The dedication ceremony included posting our first message on the message board donated by Cook County Commissioner Earlean Collins. Commissioner Collins, who attended the dedication ceremony, also donated the flowers in the parkway garden. The students unveiled their newest signs, designed by student DeAngelo Mills. Librarian Joanne Grant, of the Austin Branch Library, displayed a totem pole decorated by Douglass Academy students.

Also, on display as part of the students’ micro-enterprise endeavor, were cold frames. The students are building and accepting orders for cold frames. Root Riot t-shirts are also available for purchase; the colors are kelly green or earth-tone.

6 thoughts on “Root Riot Harambee Dedicaton Event

  1. I attended this great event and made new friends. We are sharing recipes to use the fresh produce! Loved the day and the event.

    Can you please share a bit more about cold frames? I have no idea what they are, how they are made, what their purpose is. Thanks!

    • Monica,
      “a cold frame is a transparent-roofed enclosure, built low to the ground, used to protect plants from cold weather” One of the cofounders referenced Wikipedia in his description.

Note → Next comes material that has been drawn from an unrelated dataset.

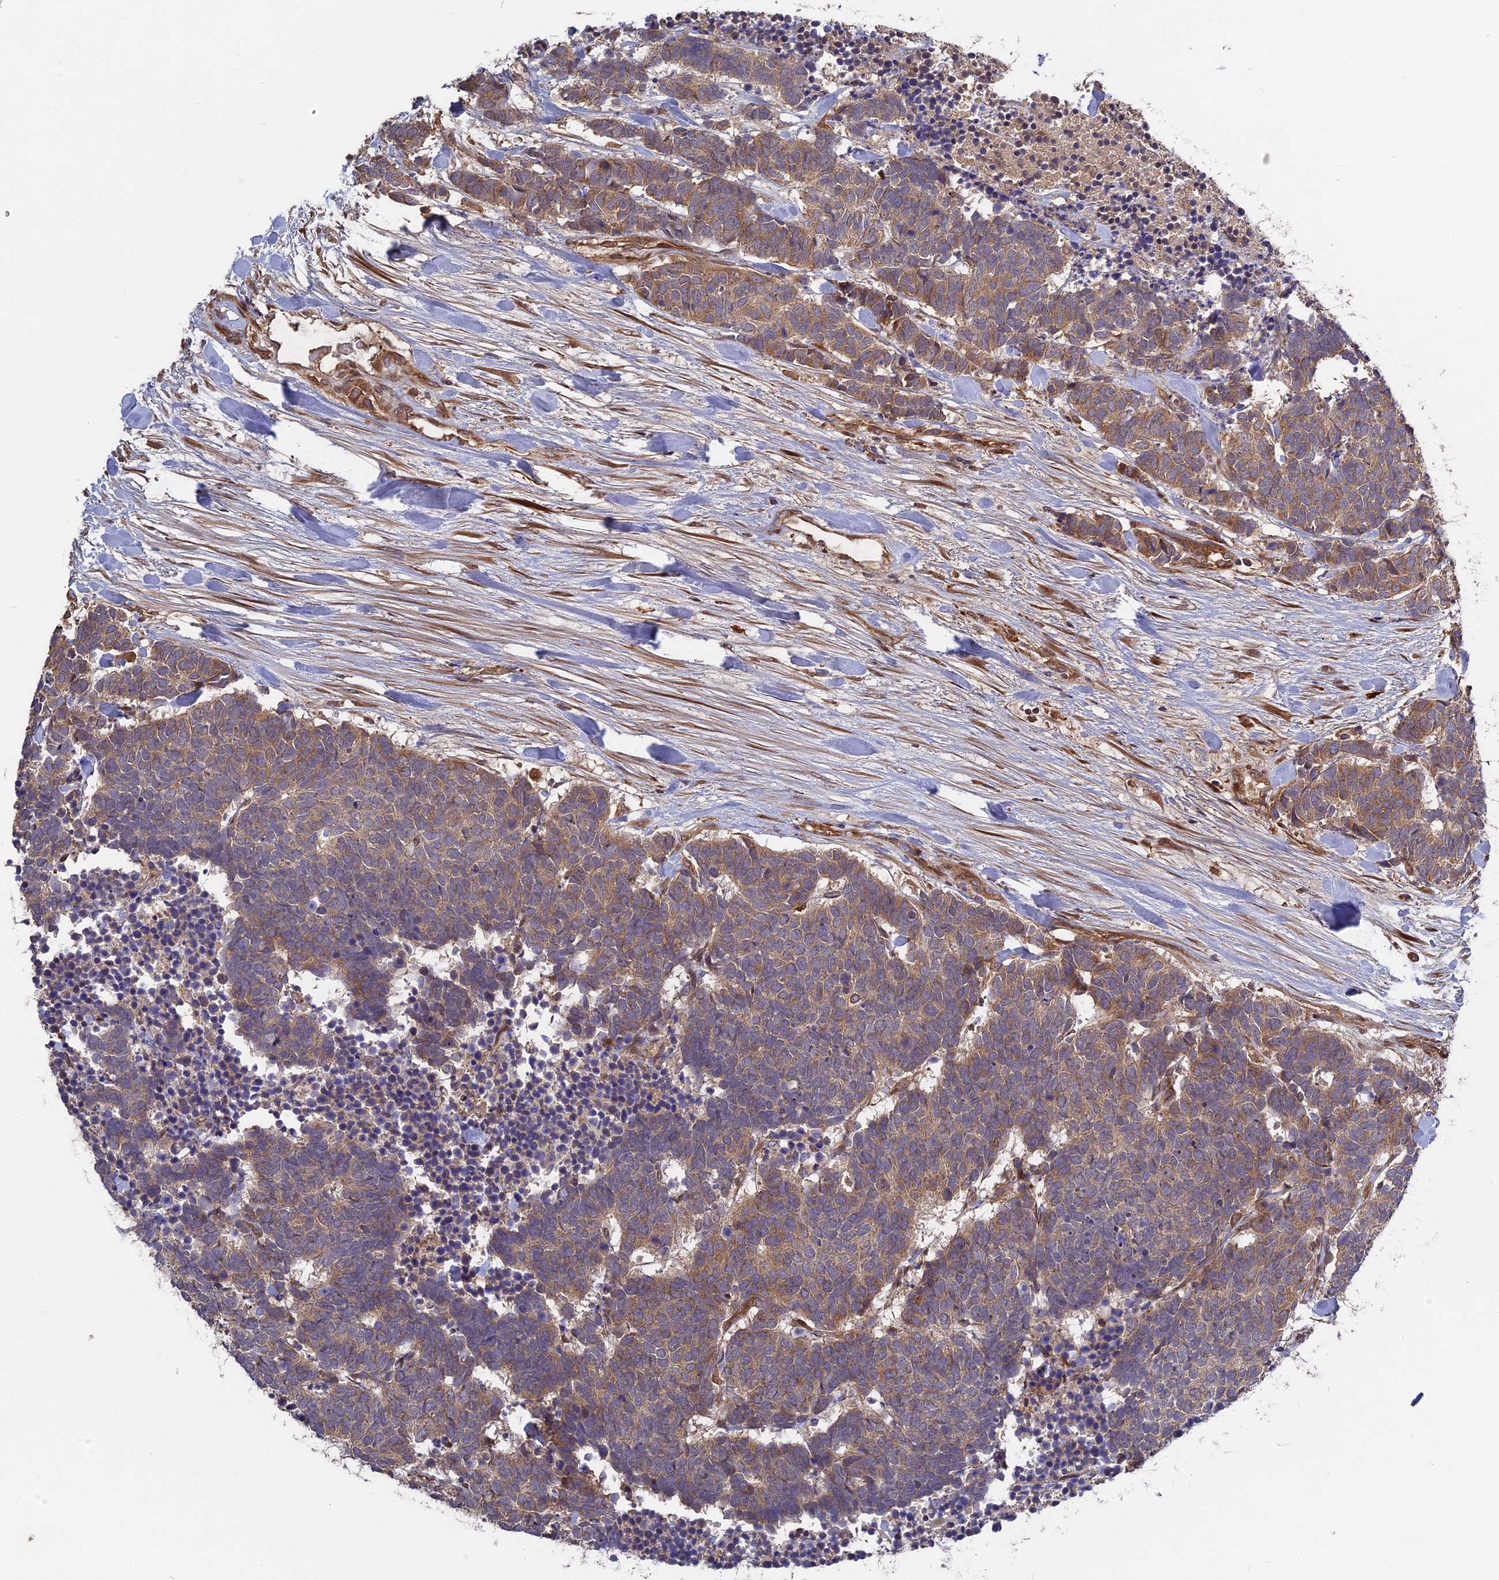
{"staining": {"intensity": "weak", "quantity": ">75%", "location": "cytoplasmic/membranous"}, "tissue": "carcinoid", "cell_type": "Tumor cells", "image_type": "cancer", "snomed": [{"axis": "morphology", "description": "Carcinoma, NOS"}, {"axis": "morphology", "description": "Carcinoid, malignant, NOS"}, {"axis": "topography", "description": "Urinary bladder"}], "caption": "Tumor cells exhibit low levels of weak cytoplasmic/membranous staining in approximately >75% of cells in human carcinoid.", "gene": "TMUB2", "patient": {"sex": "male", "age": 57}}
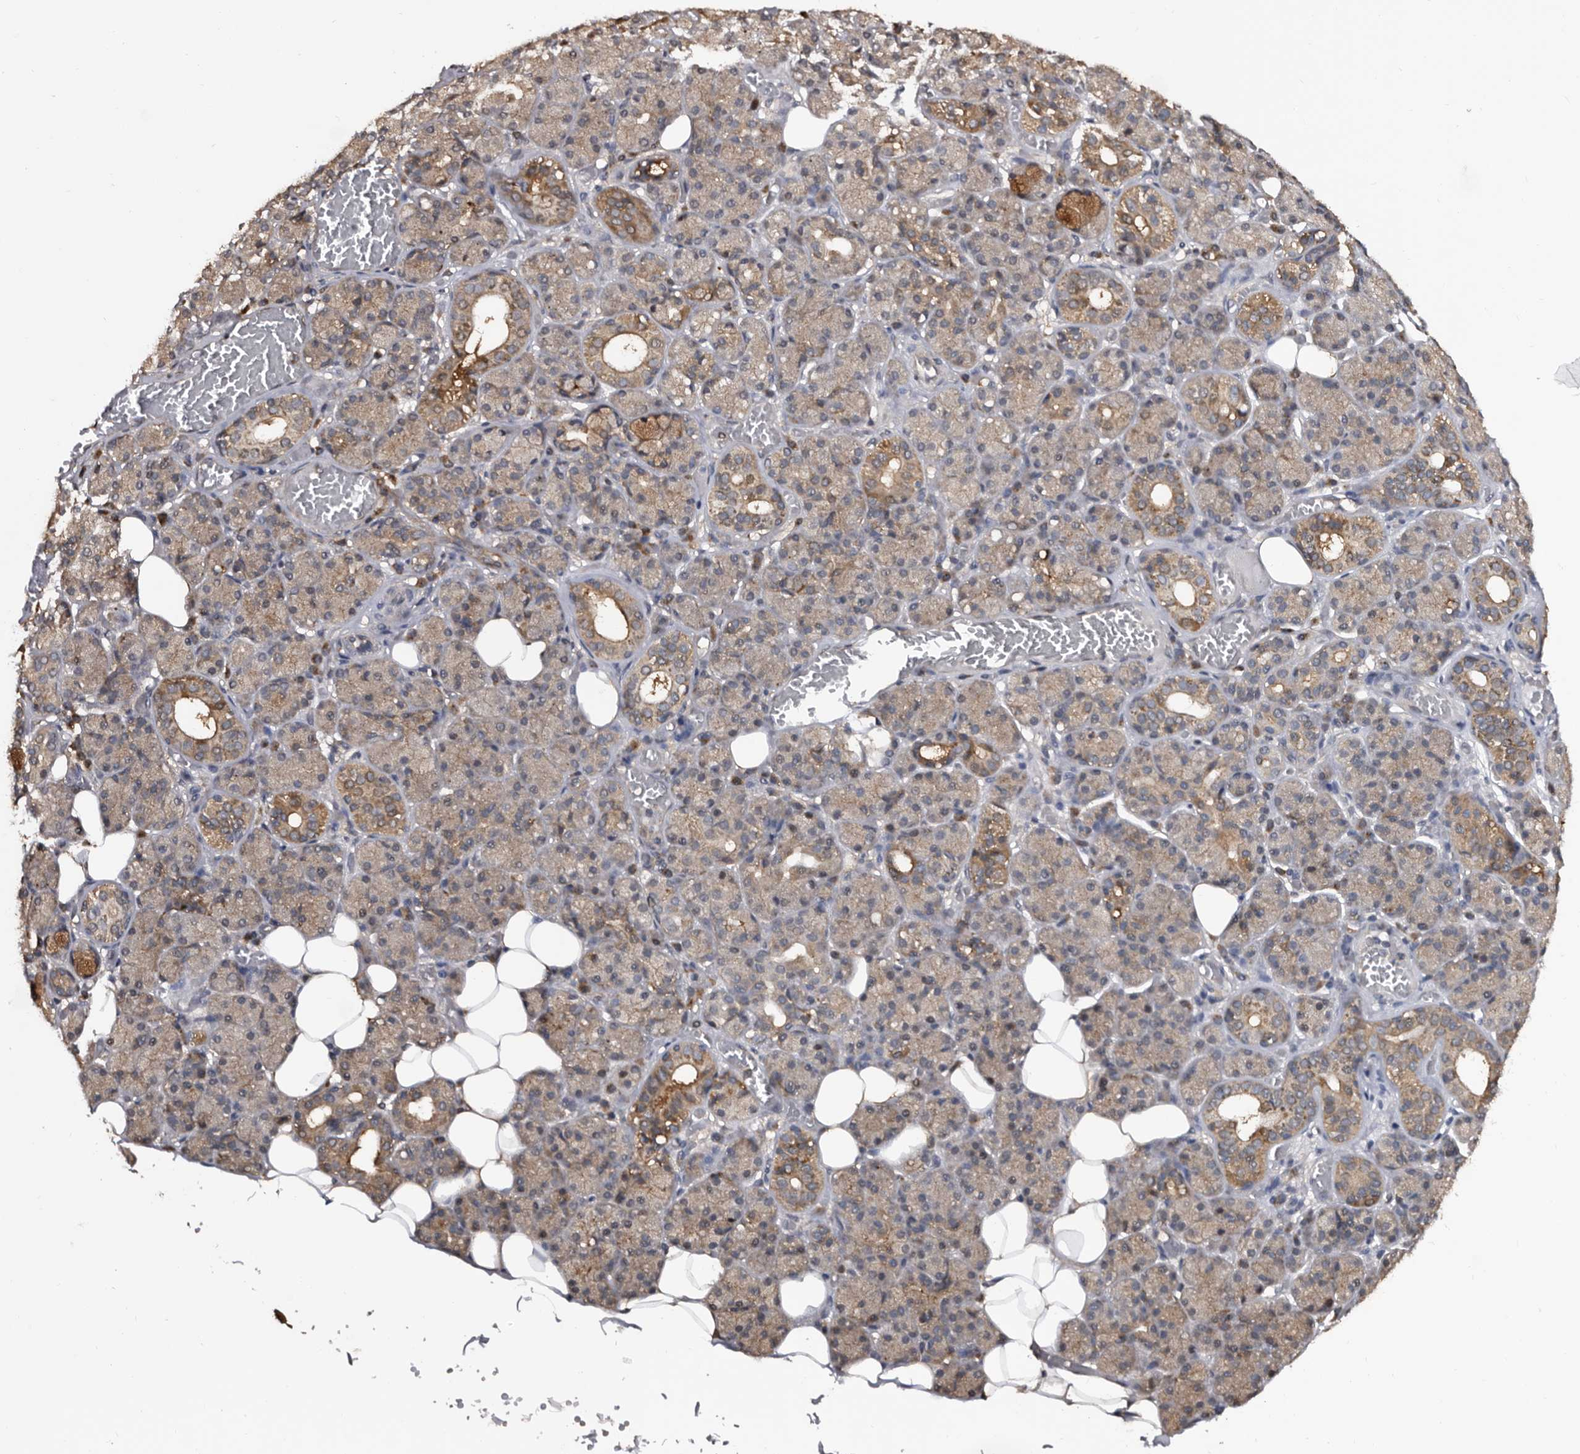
{"staining": {"intensity": "moderate", "quantity": "25%-75%", "location": "cytoplasmic/membranous"}, "tissue": "salivary gland", "cell_type": "Glandular cells", "image_type": "normal", "snomed": [{"axis": "morphology", "description": "Normal tissue, NOS"}, {"axis": "topography", "description": "Salivary gland"}], "caption": "Protein expression analysis of benign human salivary gland reveals moderate cytoplasmic/membranous positivity in about 25%-75% of glandular cells.", "gene": "TTI2", "patient": {"sex": "male", "age": 63}}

The youth are actually building them using recycled materials. I believe more information will be fortcoming soon on this blog.

  2. Enjoyed the dedication event. Maybe the next time I go to the garden with you something will be ready for harvesting!

  3. These are only my thoughts,please do not take this the wrong way,i was not please with the how the program went. Thought it was to be about ROOT-RIOT AND THE COMMIUNTY AND THE STUDENTS COMING TOGETHER AND MEMBERS THAT ARE APART OF THE GROUP.IT LOOK LIKE IT WAS DOUGLASS SCHOOL CELBRATION,AGAIN ONLY MY THOUGHTS,I HAVE GOTTEN SOME FEED BACK ABOUT THE PROGRAM,THEY DID NOT LIKE SOME THINGS THAT HAPPEN.SOME OF US HAVE WORKED HARD, AND INVEST OUR TIME TO OUR COMMUNITY TO SEE A CHANGE.I FEEL VERY DISREPECTED.GOD BLESS YOU ALL.MS JONES

  4. Hi Beverly Sorrell next time you come you can have some of my greens,that are coming back soon,we have eaten thiem three times already,i check today they are coming back,when they do i will have some for you ok,Ms Jones

  5. The dedication on Sunday was very meaningful, and hope-filled in the midst of a very tough reality that several participants spoke about. Looking back at the last few months, I feel like a miracle has happened! In April, it was just a little more than an idea, in May it was a vacant lot, then in June the beginnings of the garden started to appear, in July we started seeing significant green stuff start to appear, and now we have vegetables and flowers – and most importantly, a community that has a new vision of what is possible! As with most miracles, it is one that had a lot of hard work and skill behind it! Thank you to all the people that played a part in that — to those that came to meetings, helped to clear the lot, built the frames for the plots, made contacts in the community to build both moral and practical support, helped to spread wood chips, planted flowers and vegetables, helped to educate those of us that are new to gardening, and so much more!